--- Given text ---
************
For the life of me, I cannot see why any foreigner, given South Africa’s prevailing economic conditions, would be enticed to invest, particularly if he or she has ‘complete information’. Although some might argue that it is early days, there has been only marginal change on RMS South Africa. It is still the same ship (ruling party), essentially the same crew (Ministers/State-owned enterprise leaders), only slight changes, and pursing the same course (policy). For much too long, South Africa has been punching way above its economic and political weight, while it essentially is a ‘coreconomi’ – a dwarf economy.
Rather than appointing a party of five ‘special envoys on investment’, inclusive of an economist, the President would have been better advised to put together an investment Cabinet that is similar to a War Cabinet. If the intention is to “ensure that this becomes an era of investment, growth, job creation and meaningful economic transformation”, then it should be a focused job for Cabinet, not for five people.
As a reminder, since 2008, real gross domestic product growth has never exceeded 3.3% a year, and, since 2014, it has not reached 2% and is not expected to reach this level in 2018. The National Development Plan (NDP) envisages 5.4%, while the World Bank calculates that 8% would be needed to achieve the NDP’s goals. Will the investment drive follow in the footsteps of South Africa’s other economic plans and similarly fizzle out?
************
--- Directions for this task ---
In the commentary on South African investment, list each part of the RMS South Africa comparison and what it stands for.
************
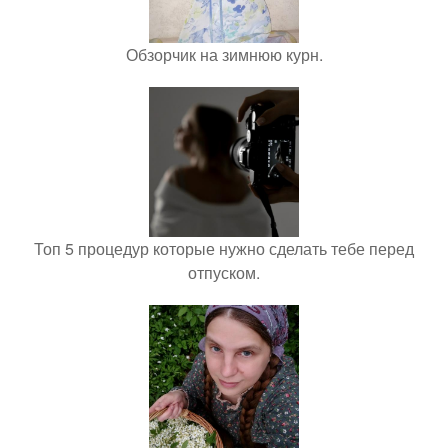
Обзорчик на зимнюю курн.
Топ 5 процедур которые нужно сделать тебе перед
отпуском.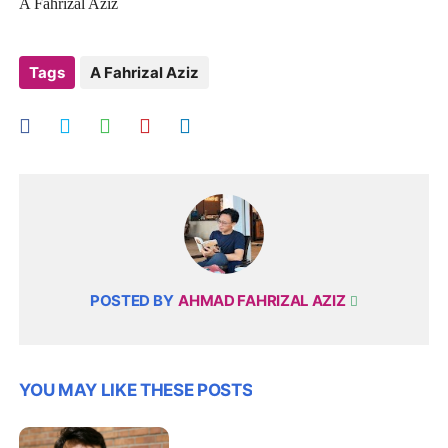
A Fahrizal Aziz
Tags
A Fahrizal Aziz
POSTED BY
AHMAD FAHRIZAL AZIZ
YOU MAY LIKE THESE POSTS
************
--- Response box ---
- Ship: the ruling party
- Crew: Ministers/State-owned enterprise leaders
- Course: policy